■ EXERCISE DESCRIPTION ■
What is needed is an exact repeat of the entries, with no pictures in it.

■ DATASET RECORDS ■
=-=-=
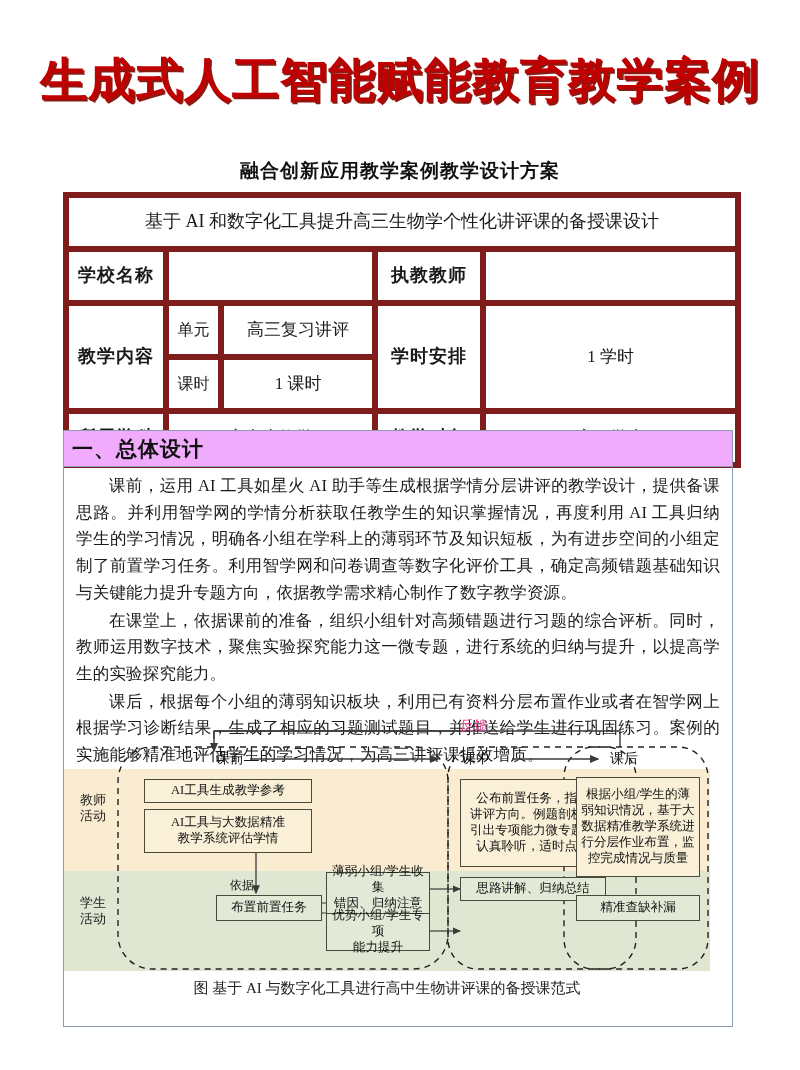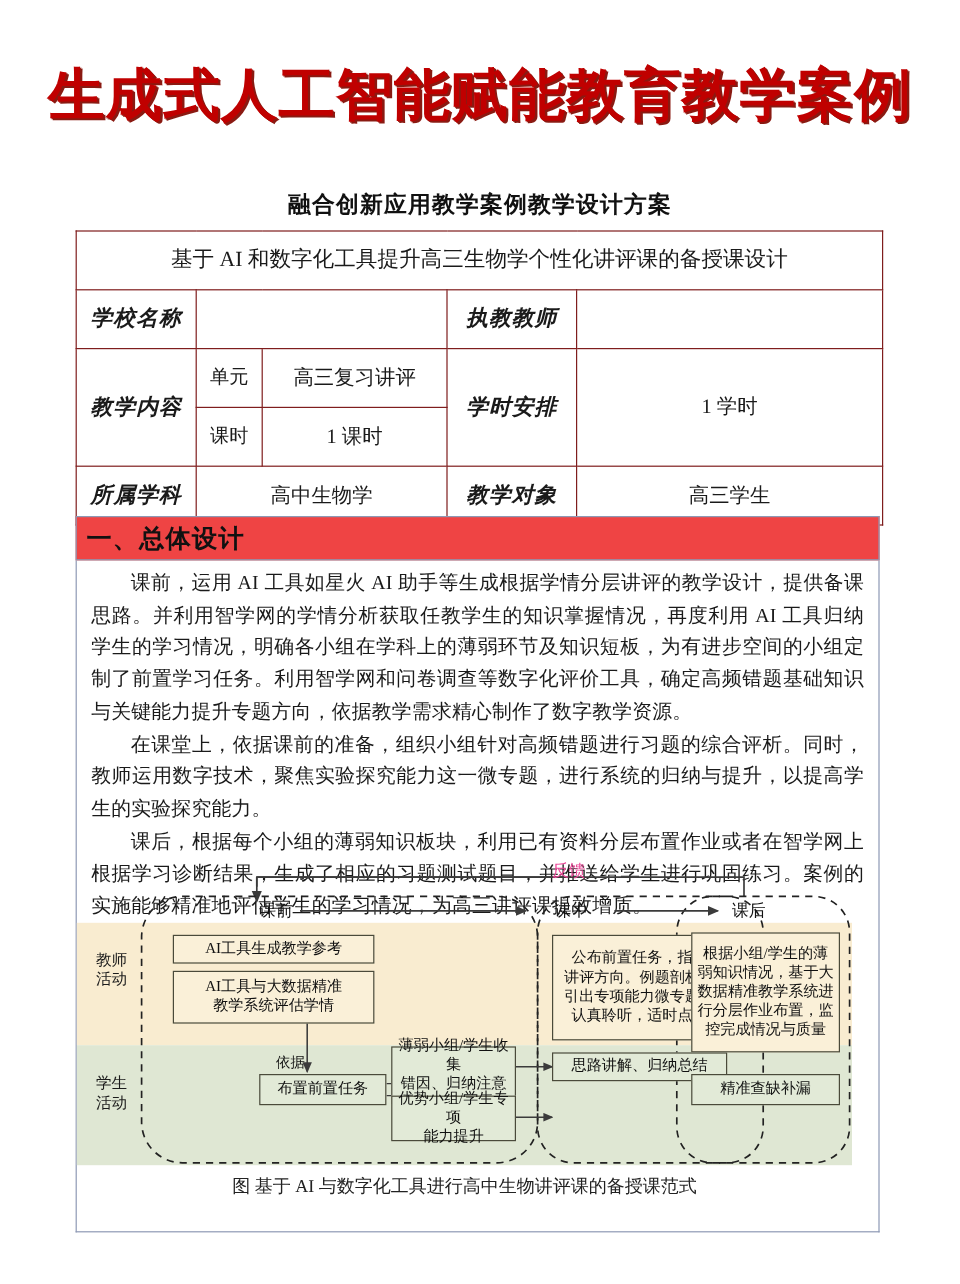--- a/index.html
+++ b/index.html
@@ -46,7 +46,7 @@
     table-layout:fixed;
   }
   .doc-table td{
-    border:1px solid #7f1d1d;
+    border:6px solid #7f1d1d;
     font-size:17px;
     text-align:center;
     vertical-align:middle;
=-=-=
■ REPLY TO THE TASK ■
--- a/index.html
+++ b/index.html
@@ -46,7 +46,7 @@
     table-layout:fixed;
   }
   .doc-table td{
-    border:1px solid #7f1d1d;
+    border:6px solid #7f1d1d;
     font-size:17px;
     text-align:center;
     vertical-align:middle;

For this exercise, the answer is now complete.